- Repository URL:
- dominant language transfer; minority language documentation; Brunei languages
Language documentation often takes place in contexts of heavy language contact, where there is a shift in progress from a minority language to another culturally dominant language. For many younger speakers, the language of their parents is increasingly acquired as a second language, and their communication in this second language shows classic transfer effects, where transfer is “[a] general cover term for a number of different kinds of influence from languages other than the target language” on a learner’s acquisition of that target language (Ellis 1994:341). However, transfer can also been seen as a more pervasive phenomenon, “a constraint imposed by previous knowledge on a more general process, that of inferencing” (Schachter 1992:44). Considered in this light, transfer can influence far more than a given learner’s interlanguage. Assumptions, attitudes, and conceptual models associated with a culturally dominant language can all unconsciously influence assumptions made about minority languages.
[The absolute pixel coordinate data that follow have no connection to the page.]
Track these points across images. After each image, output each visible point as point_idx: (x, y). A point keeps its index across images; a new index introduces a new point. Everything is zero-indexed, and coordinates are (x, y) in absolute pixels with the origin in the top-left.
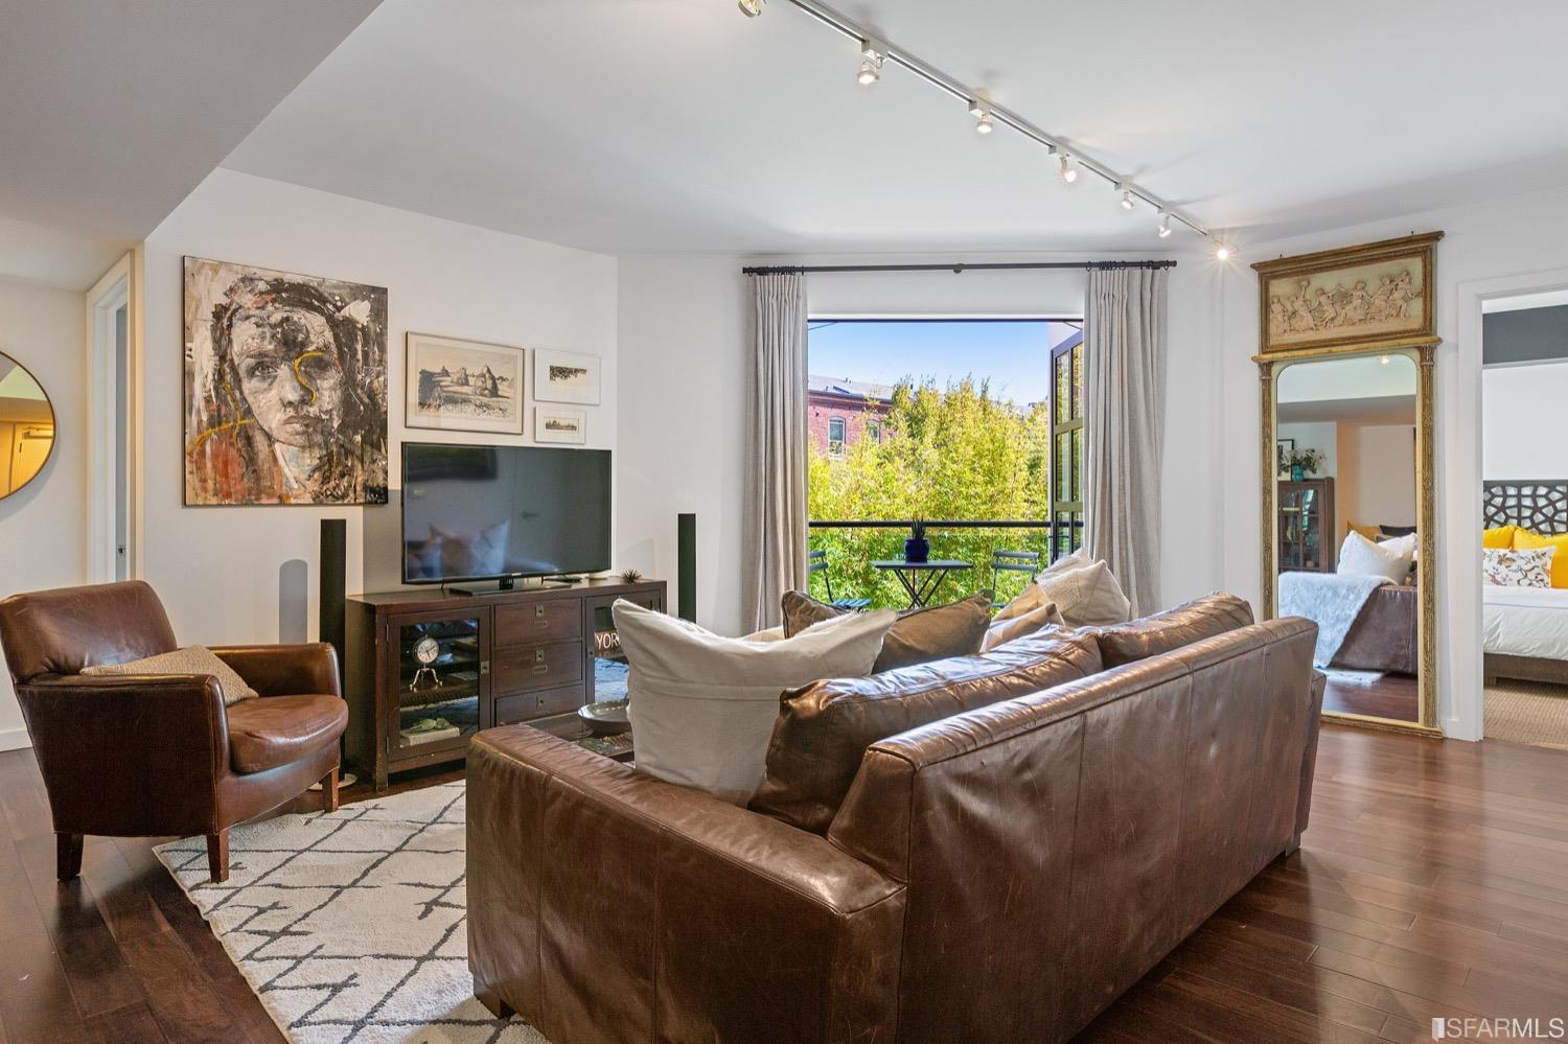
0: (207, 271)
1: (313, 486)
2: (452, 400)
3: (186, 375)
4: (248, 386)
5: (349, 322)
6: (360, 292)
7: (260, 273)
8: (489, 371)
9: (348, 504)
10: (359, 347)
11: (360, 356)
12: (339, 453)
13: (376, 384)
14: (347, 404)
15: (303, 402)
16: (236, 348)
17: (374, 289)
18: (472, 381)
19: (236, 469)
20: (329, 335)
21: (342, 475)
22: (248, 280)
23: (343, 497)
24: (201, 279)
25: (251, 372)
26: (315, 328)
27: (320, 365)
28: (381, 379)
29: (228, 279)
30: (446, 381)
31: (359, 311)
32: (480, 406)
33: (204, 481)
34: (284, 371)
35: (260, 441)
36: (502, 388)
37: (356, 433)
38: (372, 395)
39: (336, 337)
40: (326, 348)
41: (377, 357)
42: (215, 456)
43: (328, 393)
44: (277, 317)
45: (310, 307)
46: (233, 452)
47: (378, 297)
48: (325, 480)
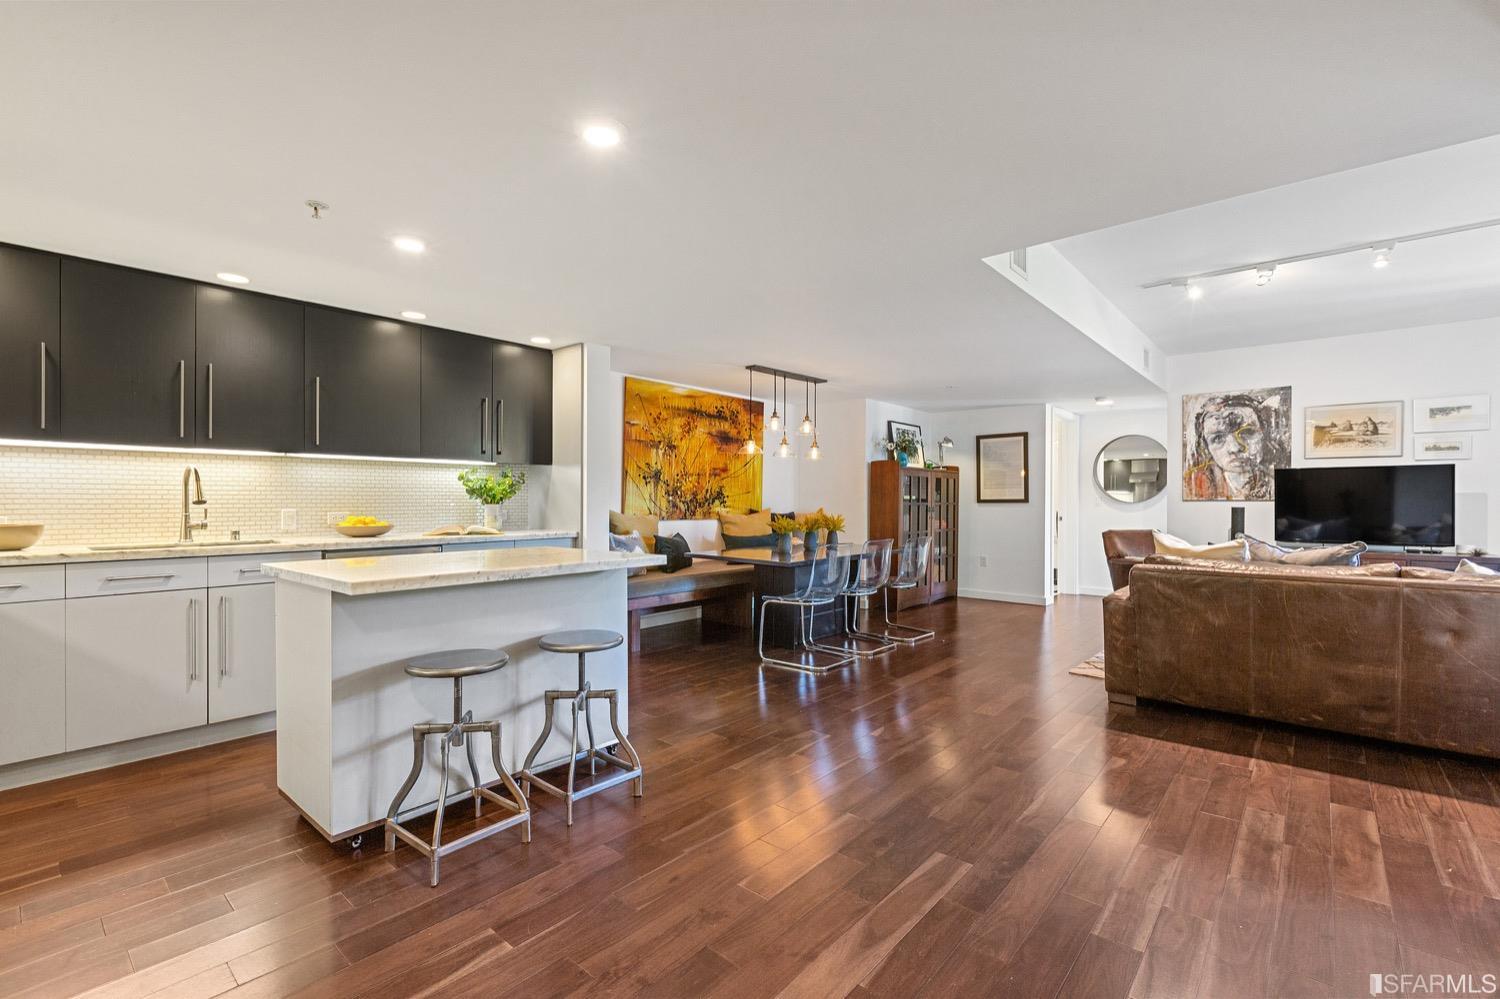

These can, in turn, affect various strategic decisions made in the documentation of such languages, including whether a given variety should be documented, which speakers should be recorded, which text types to collect, what orthography to use, even what constitutes a genuine feature of the lexis, phonology, morphology, and so on. This paper aims primarily to illustrate this phenomenon, and to explore ways of dealing with it. Dominant language influence needs to be taken into account at each stage of the documentation process, minimizing it where it is intrusive, and taking advantage of it where it can be of use.